Dataset records:
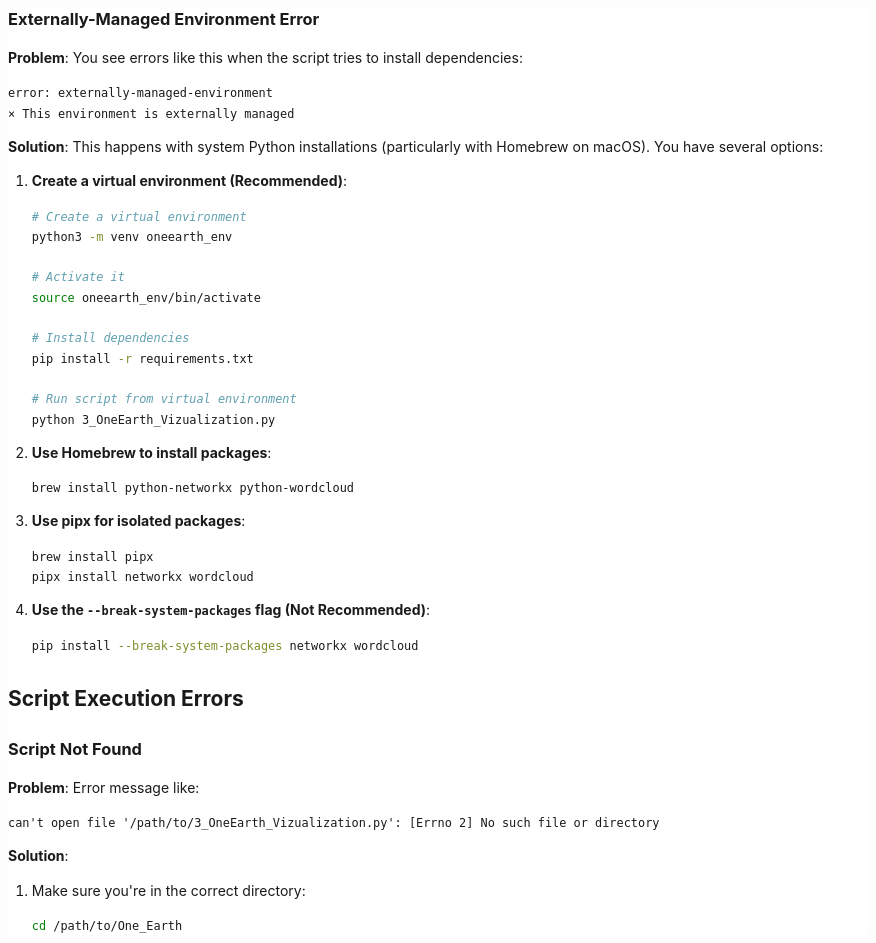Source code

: ### Externally-Managed Environment Error

**Problem**: You see errors like this when the script tries to install dependencies:

```
error: externally-managed-environment
× This environment is externally managed
```

**Solution**: This happens with system Python installations (particularly with Homebrew on macOS). You have several options:

1. **Create a virtual environment (Recommended)**:
   ```bash
   # Create a virtual environment
   python3 -m venv oneearth_env
   
   # Activate it
   source oneearth_env/bin/activate
   
   # Install dependencies
   pip install -r requirements.txt
   
   # Run script from virtual environment
   python 3_OneEarth_Vizualization.py
   ```

2. **Use Homebrew to install packages**:
   ```bash
   brew install python-networkx python-wordcloud
   ```

3. **Use pipx for isolated packages**:
   ```bash
   brew install pipx
   pipx install networkx wordcloud
   ```

4. **Use the `--break-system-packages` flag (Not Recommended)**:
   ```bash
   pip install --break-system-packages networkx wordcloud
   ```

## Script Execution Errors

### Script Not Found

**Problem**: Error message like:
```
can't open file '/path/to/3_OneEarth_Vizualization.py': [Errno 2] No such file or directory
```

**Solution**:
1. Make sure you're in the correct directory:
   ```bash
   cd /path/to/One_Earth
   ```
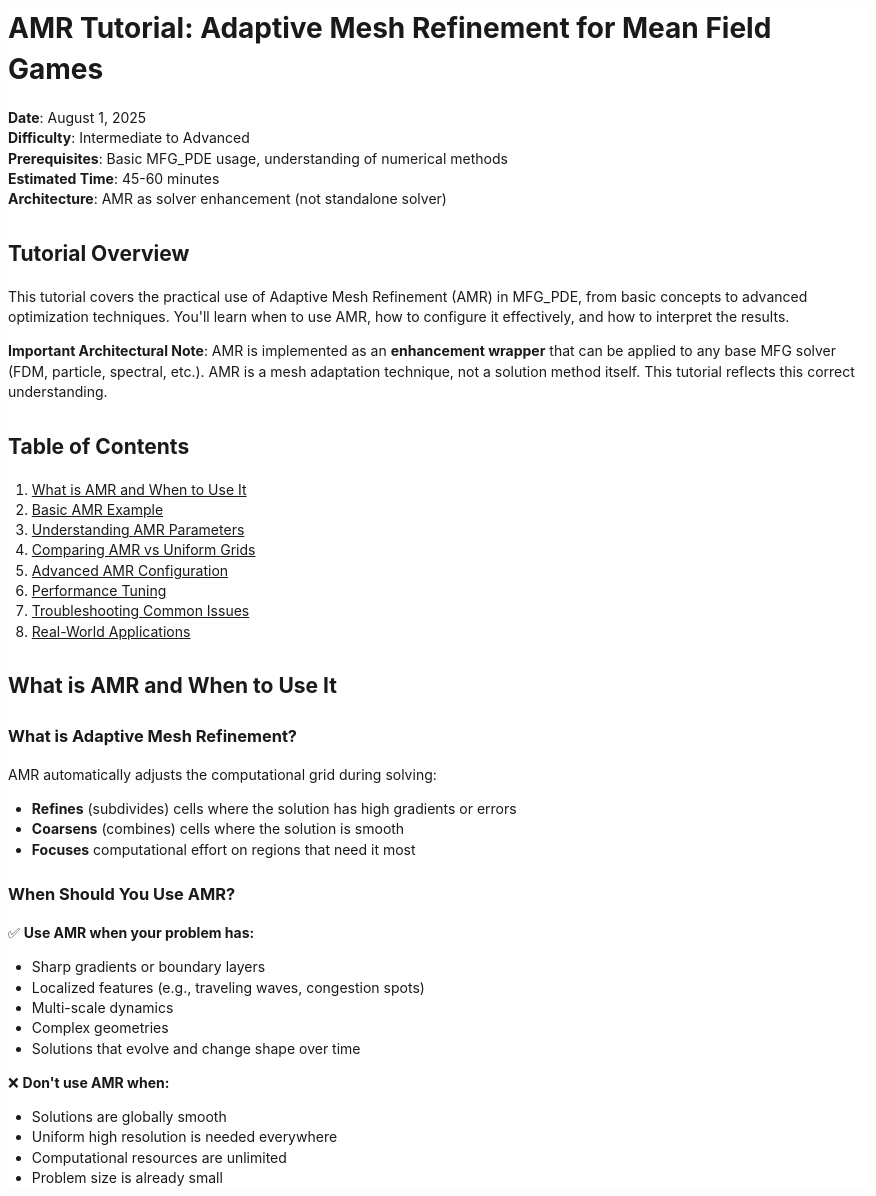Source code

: # AMR Tutorial: Adaptive Mesh Refinement for Mean Field Games

**Date**: August 1, 2025  
**Difficulty**: Intermediate to Advanced  
**Prerequisites**: Basic MFG_PDE usage, understanding of numerical methods  
**Estimated Time**: 45-60 minutes  
**Architecture**: AMR as solver enhancement (not standalone solver)

## Tutorial Overview

This tutorial covers the practical use of Adaptive Mesh Refinement (AMR) in MFG_PDE, from basic concepts to advanced optimization techniques. You'll learn when to use AMR, how to configure it effectively, and how to interpret the results.

**Important Architectural Note**: AMR is implemented as an **enhancement wrapper** that can be applied to any base MFG solver (FDM, particle, spectral, etc.). AMR is a mesh adaptation technique, not a solution method itself. This tutorial reflects this correct understanding.

## Table of Contents

1. [What is AMR and When to Use It](#what-is-amr-and-when-to-use-it)
2. [Basic AMR Example](#basic-amr-example)  
3. [Understanding AMR Parameters](#understanding-amr-parameters)
4. [Comparing AMR vs Uniform Grids](#comparing-amr-vs-uniform-grids)
5. [Advanced AMR Configuration](#advanced-amr-configuration)
6. [Performance Tuning](#performance-tuning)
7. [Troubleshooting Common Issues](#troubleshooting-common-issues)
8. [Real-World Applications](#real-world-applications)

## What is AMR and When to Use It

### What is Adaptive Mesh Refinement?

AMR automatically adjusts the computational grid during solving:
- **Refines** (subdivides) cells where the solution has high gradients or errors
- **Coarsens** (combines) cells where the solution is smooth
- **Focuses** computational effort on regions that need it most

### When Should You Use AMR?

✅ **Use AMR when your problem has:**
- Sharp gradients or boundary layers
- Localized features (e.g., traveling waves, congestion spots)
- Multi-scale dynamics
- Complex geometries
- Solutions that evolve and change shape over time

❌ **Don't use AMR when:**
- Solutions are globally smooth
- Uniform high resolution is needed everywhere
- Computational resources are unlimited
- Problem size is already small
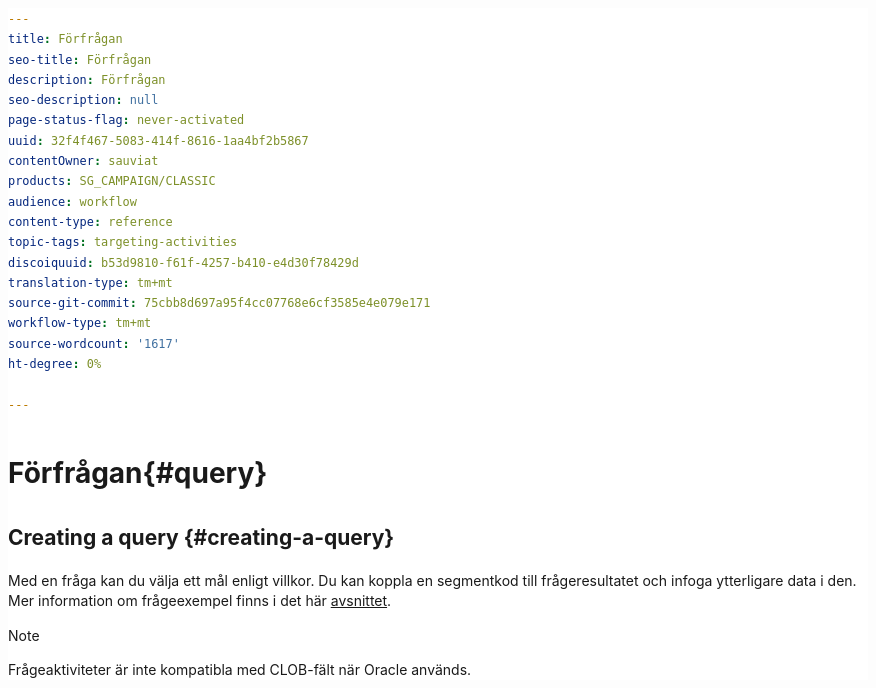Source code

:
 ```yaml
---
title: Förfrågan
seo-title: Förfrågan
description: Förfrågan
seo-description: null
page-status-flag: never-activated
uuid: 32f4f467-5083-414f-8616-1aa4bf2b5867
contentOwner: sauviat
products: SG_CAMPAIGN/CLASSIC
audience: workflow
content-type: reference
topic-tags: targeting-activities
discoiquuid: b53d9810-f61f-4257-b410-e4d30f78429d
translation-type: tm+mt
source-git-commit: 75cbb8d697a95f4cc07768e6cf3585e4e079e171
workflow-type: tm+mt
source-wordcount: '1617'
ht-degree: 0%

---
```



# Förfrågan{#query}

## Creating a query {#creating-a-query}

Med en fråga kan du välja ett mål enligt villkor. Du kan koppla en segmentkod till frågeresultatet och infoga ytterligare data i den.
Mer information om frågeexempel finns i det här [avsnittet](../../workflow/using/querying-recipient-table.md).

>[!NOTE]
>
>Frågeaktiviteter är inte kompatibla med CLOB-fält när Oracle används.
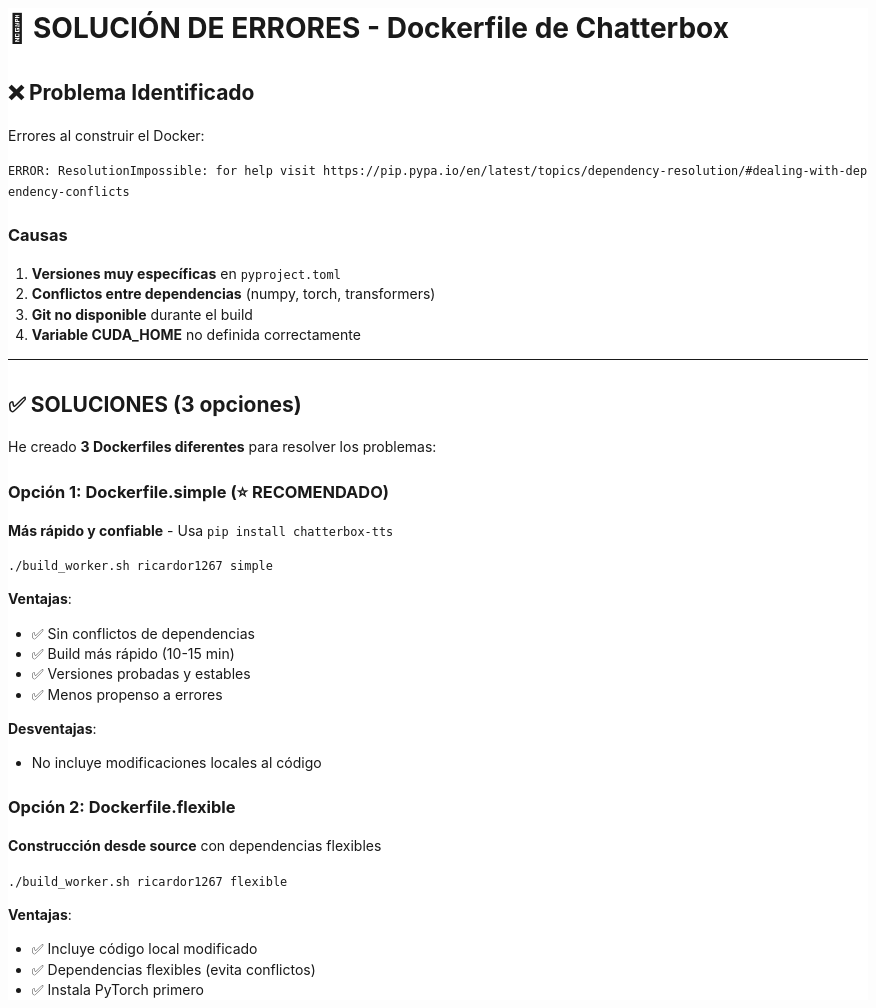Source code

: # 🔧 SOLUCIÓN DE ERRORES - Dockerfile de Chatterbox

## ❌ Problema Identificado

Errores al construir el Docker:

```
ERROR: ResolutionImpossible: for help visit https://pip.pypa.io/en/latest/topics/dependency-resolution/#dealing-with-dependency-conflicts
```

### Causas

1. **Versiones muy específicas** en `pyproject.toml`
2. **Conflictos entre dependencias** (numpy, torch, transformers)
3. **Git no disponible** durante el build
4. **Variable CUDA_HOME** no definida correctamente

---

## ✅ SOLUCIONES (3 opciones)

He creado **3 Dockerfiles diferentes** para resolver los problemas:

### Opción 1: Dockerfile.simple (⭐ RECOMENDADO)

**Más rápido y confiable** - Usa `pip install chatterbox-tts`

```bash
./build_worker.sh ricardor1267 simple
```

**Ventajas**:
- ✅ Sin conflictos de dependencias
- ✅ Build más rápido (10-15 min)
- ✅ Versiones probadas y estables
- ✅ Menos propenso a errores

**Desventajas**:
- No incluye modificaciones locales al código

### Opción 2: Dockerfile.flexible

**Construcción desde source** con dependencias flexibles

```bash
./build_worker.sh ricardor1267 flexible
```

**Ventajas**:
- ✅ Incluye código local modificado
- ✅ Dependencias flexibles (evita conflictos)
- ✅ Instala PyTorch primero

Problem to solve: A single number is expected: how many lines in the material above contain the word "resolution".

Answer for the task: 2